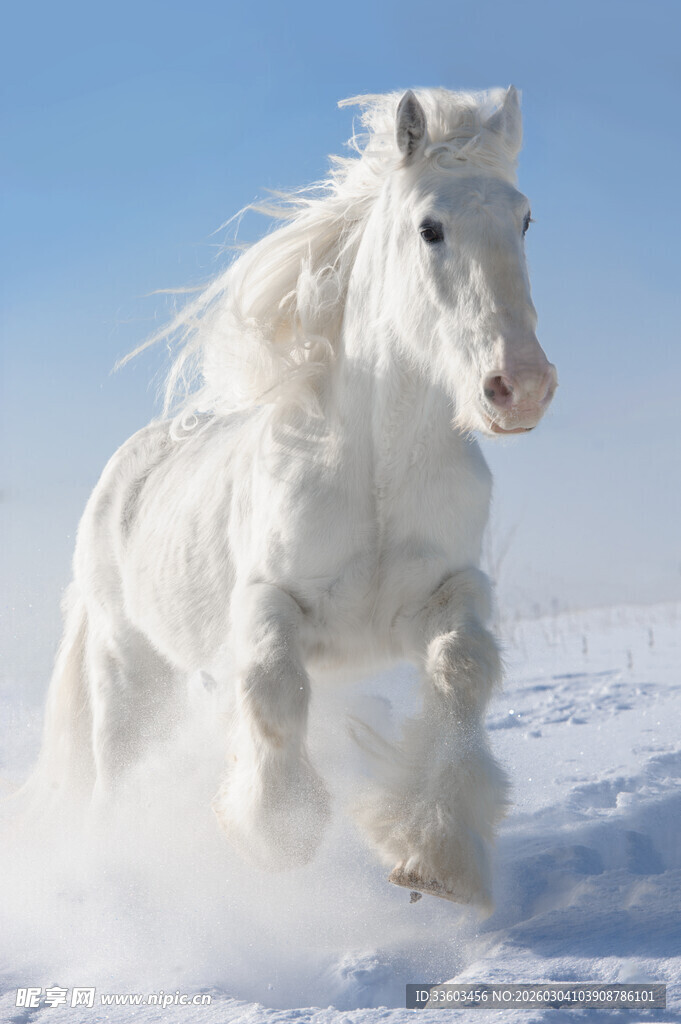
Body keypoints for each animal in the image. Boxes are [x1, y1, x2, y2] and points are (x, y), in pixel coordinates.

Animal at [26, 86, 557, 912]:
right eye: (429, 227)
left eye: (523, 219)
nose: (520, 387)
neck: (374, 473)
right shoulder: (269, 600)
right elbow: (273, 686)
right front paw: (276, 833)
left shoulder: (447, 591)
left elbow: (462, 669)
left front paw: (434, 856)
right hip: (127, 667)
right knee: (118, 774)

····················

--- Try it ---
When you write out the material above, keep every line exact and drop each picture.

--- Written response ---
Body keypoints for each animal in the image. Boxes are [x1, y1, x2, y2] and points are (x, y), in pixel coordinates.

Animal at [26, 86, 557, 912]:
right eye: (429, 227)
left eye: (523, 219)
nose: (520, 387)
neck: (374, 473)
right shoulder: (269, 600)
right elbow: (273, 686)
right front paw: (276, 833)
left shoulder: (447, 591)
left elbow: (462, 669)
left front paw: (434, 856)
right hip: (127, 667)
right knee: (118, 774)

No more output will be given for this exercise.